The Indie Ink editors have decided to issue writing challenges to each other every week to stretch our writing abilities. I like the idea. My first challenge was this:

“Best 300 words on how she knew her husband was to be her husband. No more than 300 words.”

To be completely honest, I didn’t have one shining moment, but here’s one that certainly played into it. Also, limiting me to a certain number of words made this much harder!


It was Thanksgiving with his whole family, and he decided it was time for me to be introduced. I had met a few of his siblings and his parents already, but not the cousins, aunts, uncles, or the matriarch. My family is very small, comparatively.

I admit to a certain amount of trepidation. I was head over heels in love with a great guy. I really liked the people in his family that I had already met, and they were very accepting towards me. I was a little worried that I wouldn’t fit in given my capitalistic tendencies and the fact that I’m not terribly artistic, but he said it would be fine.

I walked in to noise, color, and a lot of people. One of the aunts that married in sat me down and asked how much money I made. I managed “Enough!” with a grin, and she accepted it. Another aunt asked innumerable questions about my family. All of the cousins, most about my age, were friendly. Everyone was busy cooking or talking or drinking. I was assigned to get seeds out of pomegranates for a salad. I sat, warmed by the sun, surrounded by people talking and laughing and playing, watching everyone interact, and I felt apart, but not unwelcome.

His immediate family came in a wave of sisters and brothers and parents. His youngest sister jumped into my lap, narrowly missing the bowl of jewel-like seeds. “When are you going to marry my brother?”

I laughed. “We haven’t gotten that far yet!” Less than a year into this relationship, it hadn’t come up.

“We think he should keep you.”

I looked over at the kind, loving man who made me laugh and helped me heal, surrounded by his fascinating family, and thought, “That wouldn’t suck.”

What would you change?

One of the questions that keeps coming up on the many, many forms we have been filling out is, “If you could change anything about your spouse, what would it be?”
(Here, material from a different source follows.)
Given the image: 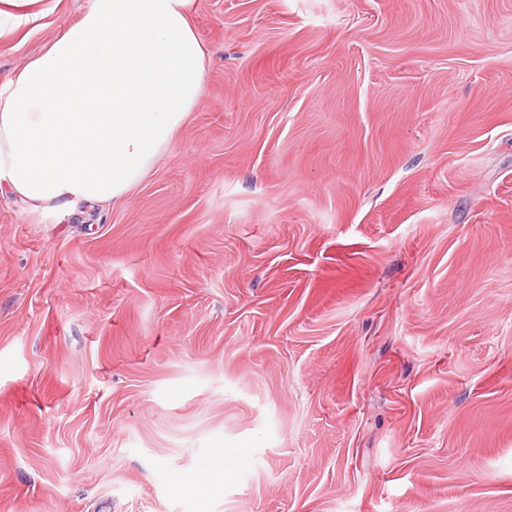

This has given rise to many snarky comments, including “…your face!” and “Wait, I have to pick just one?!” When we come down to it, though, neither one of us can think of anything in particular.

We’ve known each other for seven years. While we have been involved for all but five months of that time, we have, more importantly, been friends. There are certainly minor irritants in the relationship, but we have gotten used to them. It would worry me at this point if his irritating habits went away, and, furthermore, they really aren’t irritating at this point. They are part of him. Neither one of us came into this relationship looking for the other person to change in any specific way, and we accepted that the other person would change in ways we could not predict.

When I met Xander, he was training to be an archaeologist. Now he’s a mathematician and a teacher. When he met me I was working for the school district, and since then I’ve settled into a new career in housing that I didn’t even know existed. I have changed in other ways, too, as has he. People we love have died on both sides. Our infertility caused a strain on the relationship and changed how we perceive the world. We have been through job loss, raising a puppy, and working on the house. We came out of each experience with a stronger relationship, appreciating each other more and with a deeper love for each other. We are still friends. Coming home to him is the best part of my day, and, while many things may change, I seriously doubt that this will change.

I understand the question, and I know why they ask it, but all I can come up with is “Nothing”. I love all of who Xander is and I believe that I will continue to do so, even as we change. I know that no one goes into a relationship, a marriage, expecting that it won’t work. I think we are doing pretty well so far, and I’m hoping that we will continue to grow together and appreciate the changes we see in each other.

While many of the questions are repetitive and irritating, it is interesting to talk through them and understand why each of us responds in the same or different ways.